**TAREFA 1:**
Duplique sem qualquer alteração o trecho dos registros que começa no seu início e termina na linha que contém "If set, the", com ambos os extremos incluídos.

**TEXTO DE LEITURA:**
-*-

Santana: a guitarra “todo-o-terreno” regressa a Portugal
São dois concertos para uma banda quase cinquentenária, liderada por um guitarrista virtuoso que plana sobre todos os estilos
Corram-se, por uma vez, os riscos inerentes a todas as generalizações: admitindo desde já todas as possíveis exceções, será justo reconhecer que os laços de familiaridade que tantos mantêm com a figura e com o nome de Carlos Santana – mais do que com a sua música – provêm de três portas de acesso e, vamos lá, de uma janela. A saber: os mais antigos e/ou mais atentos, filhos adotivos de Woodstock, conheceram a banda fundada pelo guitarrista nascido no México através de uma passagem no mítico festival, com um desempenho desbragado, quase sem regras, do tema Soul Sacrifice, do álbum de estreia do grupo, marcado por ritmos fortes, potenciado por improvisos e solos, de que se destaca um memorável “ataque” à bateria por parte de Michael Shrieve, cuja energia desmentia a cara de bebé – tinha acabado de celebrar o vigésimo aniversário. Hoje tem 67…
Ainda assim, maior fruição terá sido distribuída pelos que adotaram alguns temas emblemáticos de Santana às festas de garagem, mesmo com gira-discos portáteis e roufenhos e com papel celofane colorido a embrulhar os candeeiros… para garantir o ambiente. Na vertente mais animada (chamava-se shakes), andavam por lá Jingo, Evil Ways, Black Magic Woman e Oye Como Va, orgulhosas exibições das influências latinas do guitarrista líder, rapidamente assimiladas pelos acólitos. Mas realmente infalíveis eram duas canções instrumentais, reservadas para os momentos em que se praticava uma “política de proximidade” juvenil (vulgo, os slows), em que Europa, numa fase mais adiantada da década de 1970, e Samba Pa Ti dispunham de lugar cativo.
A terceira “chave” aparece muito mais tarde, quase na viragem do milénio, quando Santana – um conjunto que poderia apresentar um valiosíssimo “quem é quem” só com os músicos que integraram o coletivo – ganha direito a uma segunda vida, depois de ter publicado o disco mais vendido do seu vasto catálogo, Supernatural, precisamente três décadas depois da estreia. A maior responsabilidade para esse êxito, quase surpreendesta dente e deveras inesperado, coube a uma canção cantada por Rob Thomas, Smooth, presente durante meses nas pistas de dança criteriosamente selecionadas. A sensualidade do videoclip – em que Carlos Santana chega a benzer-se diante da beleza, do dengo bailador de algumas das dançarinas – ajudou bastante ao desfecho. E a banda, que sempre viveu mais da eficácia e do balanço dos espetáculos, ganhou um argumento de peso para atrair um público muito mais novo do que vinha sendo regra.

-*-

**DADOS APRESENTADOS:**
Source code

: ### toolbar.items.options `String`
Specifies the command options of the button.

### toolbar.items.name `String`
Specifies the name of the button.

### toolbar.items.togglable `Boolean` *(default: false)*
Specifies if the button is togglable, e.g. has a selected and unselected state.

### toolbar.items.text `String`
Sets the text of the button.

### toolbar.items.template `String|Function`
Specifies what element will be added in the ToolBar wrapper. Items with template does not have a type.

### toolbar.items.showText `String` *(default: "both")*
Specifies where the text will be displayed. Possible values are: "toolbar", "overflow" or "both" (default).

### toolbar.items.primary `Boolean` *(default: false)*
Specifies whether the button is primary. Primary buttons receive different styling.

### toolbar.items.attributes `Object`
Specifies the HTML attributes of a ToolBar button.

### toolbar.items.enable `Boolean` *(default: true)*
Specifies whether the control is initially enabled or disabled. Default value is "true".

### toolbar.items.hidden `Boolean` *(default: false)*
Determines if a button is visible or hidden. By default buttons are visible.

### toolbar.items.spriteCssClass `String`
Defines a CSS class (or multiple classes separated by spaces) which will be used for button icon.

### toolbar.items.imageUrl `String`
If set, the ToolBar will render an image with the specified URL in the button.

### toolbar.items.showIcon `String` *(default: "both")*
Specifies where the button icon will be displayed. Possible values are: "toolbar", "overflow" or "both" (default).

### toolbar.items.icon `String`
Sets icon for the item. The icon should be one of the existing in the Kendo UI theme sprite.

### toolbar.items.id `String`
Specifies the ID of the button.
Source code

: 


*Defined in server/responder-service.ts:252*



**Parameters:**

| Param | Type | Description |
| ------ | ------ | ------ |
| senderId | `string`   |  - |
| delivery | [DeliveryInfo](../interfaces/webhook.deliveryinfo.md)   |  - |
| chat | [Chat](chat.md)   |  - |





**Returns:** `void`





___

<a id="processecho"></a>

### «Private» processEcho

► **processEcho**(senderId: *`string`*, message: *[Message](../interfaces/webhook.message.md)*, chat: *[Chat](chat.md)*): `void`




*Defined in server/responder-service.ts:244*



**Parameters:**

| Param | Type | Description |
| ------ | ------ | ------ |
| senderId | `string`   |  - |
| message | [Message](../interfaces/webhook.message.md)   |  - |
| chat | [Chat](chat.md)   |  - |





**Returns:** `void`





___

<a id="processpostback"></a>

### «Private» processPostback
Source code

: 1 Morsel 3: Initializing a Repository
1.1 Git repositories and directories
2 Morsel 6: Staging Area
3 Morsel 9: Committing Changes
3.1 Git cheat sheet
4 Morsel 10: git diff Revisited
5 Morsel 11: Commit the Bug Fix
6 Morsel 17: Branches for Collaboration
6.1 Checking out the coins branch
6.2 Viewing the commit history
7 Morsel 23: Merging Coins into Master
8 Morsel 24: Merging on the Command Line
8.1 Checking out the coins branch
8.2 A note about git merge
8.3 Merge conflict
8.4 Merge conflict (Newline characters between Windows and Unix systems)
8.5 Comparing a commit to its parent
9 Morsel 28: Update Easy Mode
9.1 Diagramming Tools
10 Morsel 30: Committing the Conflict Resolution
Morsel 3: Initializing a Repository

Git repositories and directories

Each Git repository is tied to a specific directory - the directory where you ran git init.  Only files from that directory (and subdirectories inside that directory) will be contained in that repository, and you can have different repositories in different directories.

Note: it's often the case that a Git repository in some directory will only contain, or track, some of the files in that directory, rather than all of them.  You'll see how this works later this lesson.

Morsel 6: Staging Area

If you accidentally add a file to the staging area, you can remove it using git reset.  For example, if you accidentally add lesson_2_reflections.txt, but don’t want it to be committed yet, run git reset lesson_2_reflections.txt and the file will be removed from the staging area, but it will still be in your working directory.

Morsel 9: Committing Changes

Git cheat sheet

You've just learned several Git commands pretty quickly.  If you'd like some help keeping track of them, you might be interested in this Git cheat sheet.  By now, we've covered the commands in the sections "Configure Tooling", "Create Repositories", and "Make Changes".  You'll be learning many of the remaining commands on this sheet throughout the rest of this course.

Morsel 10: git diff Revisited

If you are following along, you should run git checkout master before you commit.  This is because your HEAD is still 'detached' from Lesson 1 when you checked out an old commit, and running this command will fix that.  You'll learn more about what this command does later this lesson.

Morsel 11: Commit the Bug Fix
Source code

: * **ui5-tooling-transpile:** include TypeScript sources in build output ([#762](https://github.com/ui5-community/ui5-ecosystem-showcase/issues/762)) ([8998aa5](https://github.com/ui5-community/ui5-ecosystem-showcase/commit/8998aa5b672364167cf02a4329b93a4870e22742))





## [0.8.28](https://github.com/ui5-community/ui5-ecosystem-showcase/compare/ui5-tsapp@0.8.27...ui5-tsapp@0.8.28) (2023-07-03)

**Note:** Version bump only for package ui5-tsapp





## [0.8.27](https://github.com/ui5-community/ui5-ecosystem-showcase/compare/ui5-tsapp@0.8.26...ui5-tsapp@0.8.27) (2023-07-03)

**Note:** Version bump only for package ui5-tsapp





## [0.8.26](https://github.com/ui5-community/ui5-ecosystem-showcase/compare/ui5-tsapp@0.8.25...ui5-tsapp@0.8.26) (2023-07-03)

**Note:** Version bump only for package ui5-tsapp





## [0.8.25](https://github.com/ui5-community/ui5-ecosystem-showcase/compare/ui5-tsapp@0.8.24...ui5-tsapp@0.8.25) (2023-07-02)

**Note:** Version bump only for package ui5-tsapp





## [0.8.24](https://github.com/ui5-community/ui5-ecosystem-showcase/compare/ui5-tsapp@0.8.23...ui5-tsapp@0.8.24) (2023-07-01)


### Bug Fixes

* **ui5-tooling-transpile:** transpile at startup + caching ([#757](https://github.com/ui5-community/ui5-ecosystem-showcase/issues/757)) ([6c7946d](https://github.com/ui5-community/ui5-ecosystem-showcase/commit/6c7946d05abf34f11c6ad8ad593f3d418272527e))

-*-

**TAREFA 2:**
Enumere todos os títulos de canções citados no artigo sobre Santana.

**RESPOSTA 1:**
Source code

: ### toolbar.items.options `String`
Specifies the command options of the button.

### toolbar.items.name `String`
Specifies the name of the button.

### toolbar.items.togglable `Boolean` *(default: false)*
Specifies if the button is togglable, e.g. has a selected and unselected state.

### toolbar.items.text `String`
Sets the text of the button.

### toolbar.items.template `String|Function`
Specifies what element will be added in the ToolBar wrapper. Items with template does not have a type.

### toolbar.items.showText `String` *(default: "both")*
Specifies where the text will be displayed. Possible values are: "toolbar", "overflow" or "both" (default).

### toolbar.items.primary `Boolean` *(default: false)*
Specifies whether the button is primary. Primary buttons receive different styling.

### toolbar.items.attributes `Object`
Specifies the HTML attributes of a ToolBar button.

### toolbar.items.enable `Boolean` *(default: true)*
Specifies whether the control is initially enabled or disabled. Default value is "true".

### toolbar.items.hidden `Boolean` *(default: false)*
Determines if a button is visible or hidden. By default buttons are visible.

### toolbar.items.spriteCssClass `String`
Defines a CSS class (or multiple classes separated by spaces) which will be used for button icon.

### toolbar.items.imageUrl `String`
If set, the ToolBar will render an image with the specified URL in the button.

**RESPOSTA 2:**
Soul Sacrifice
Jingo
Evil Ways
Black Magic Woman
Oye Como Va
Europa
Samba Pa Ti
Smooth